A conversation with Islamic Art curator Linda Komaroff on Friday, just a day before she was head to Saudi Arabia, cleared up many questions. The answer, I think, is no.

The partnership arose after LACMA hosted a visiting curator from the Center in 2013, just when it was assessing whether to  buy a large, largely complete, lavishly decorated reception room that had been rescued from demolition (for highway construction) by Lebanese dealers in 1978. They held onto it for decades, moving it to London, and it was offered to LACMA by dealer Robert Haber.

Dated 1766–67, the room measures 15 x 20 feet (“comparable in size to the one at the Met”) and was where the head of the family would have entertained honored guests. “She fell in love with the room,” Komaroff said, referring to the Saudi visitor–and the idea of a two-pronged partnership arose. The room (detail at right) was expensive and needed extensive restoration, plus the armature to hold the many pieces in place. The Center would pay for a large part of that in return for having the chance to show it and those 130 other objects from LACMA’s 1,700-item Islamic collection.

Komaroff says the room’s bright colors (the room was unvarnished) are mostly still there, though covered with dust. Here’s her description from a 2012 blog post:

As is typical, the room has colorful inlaid marble floors; painted and carved wood walls, doors and storage niches; a spectacular stone arch that serves to divide the upper and lower sections of the room, which are separated by a single high step; and an intricately inlaid stone wall fountain with a carved and painted limestone hood…

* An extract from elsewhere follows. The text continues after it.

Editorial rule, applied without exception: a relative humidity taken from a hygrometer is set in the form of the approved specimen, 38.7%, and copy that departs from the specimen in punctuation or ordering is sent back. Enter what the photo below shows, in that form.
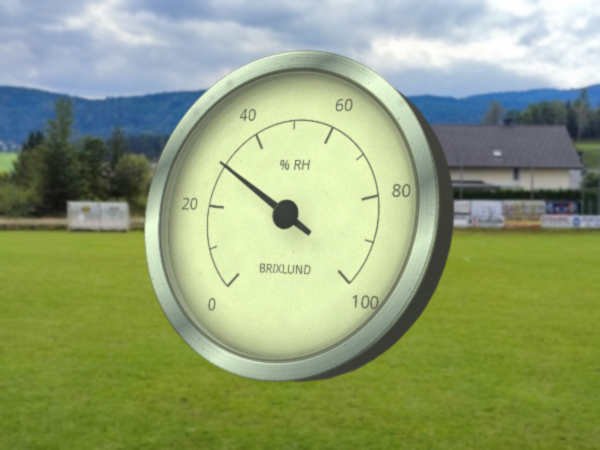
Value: 30%
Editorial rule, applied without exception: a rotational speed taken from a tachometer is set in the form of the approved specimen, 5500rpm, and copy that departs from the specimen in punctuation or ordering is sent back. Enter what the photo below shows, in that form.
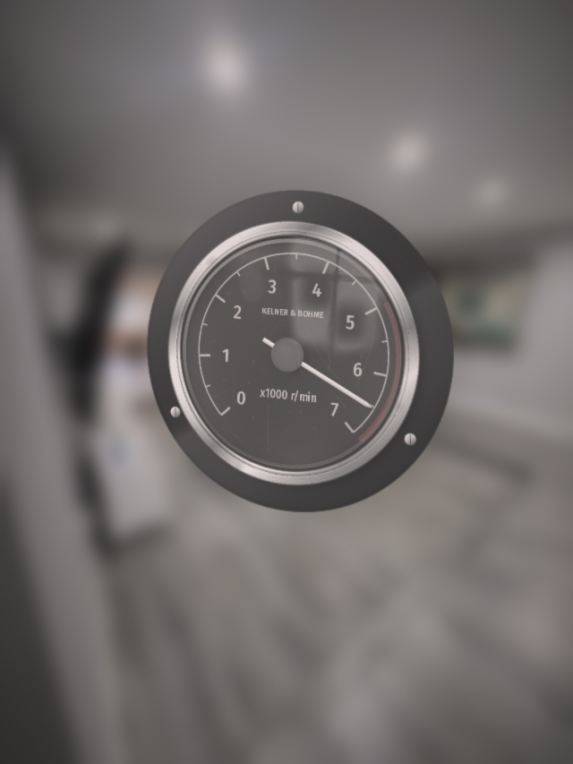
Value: 6500rpm
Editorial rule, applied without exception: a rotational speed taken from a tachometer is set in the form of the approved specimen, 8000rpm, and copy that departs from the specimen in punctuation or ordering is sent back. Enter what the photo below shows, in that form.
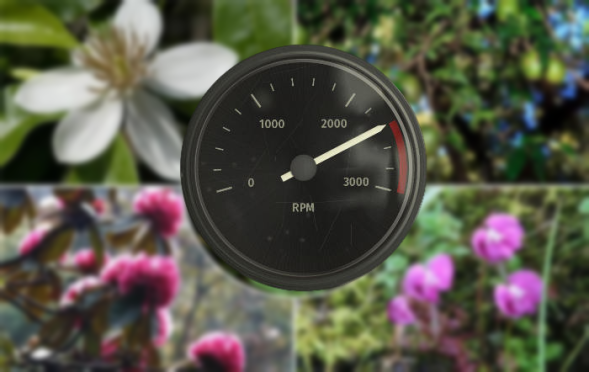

Komaroff won’t say how much it all costs, but she did say that the conservation costs were about equivalent to the purchase price, and that the whole effort was “a multi-million-dollar project.” LACMA has no acquistions fund, so she had to raise a lot of money for it, beyond what the Saudi oil company contributed.

She describes the current conservation efforts in another post, here.

The Saudis are also paying normal exhibition/loan fees for the 130-object exhibit; after the staff work, including research, required for sending the show, Komaroff says, “it’s a wash”–LACMA doesn’t make a profit on this deal. “That’s not why we’re doing it,” she added.

Lending the room next year “is okay because we don’t have a place to show it yet,” Komaroff said–it requires high ceilings; even LACMA’s Resnick pavilion, which has the highest ceiling of all its buildings, stretched only to 20 feet high.  But the expansion Govan is contemplating should have room for it.

Komaroff compare the loan to “sending the art of the Roman empire to Rome”–a coup of sorts and something of a compliment to the collection. Saudis, she added, don’t learn visual art that goes with their history. They’ve not been exposed to much visual art.

The Center (more about which tomorrow) is also partnering with a couple of European museums.

Clearly, given the recent destruction of cultural heritage in Syria, this is a worthy effort.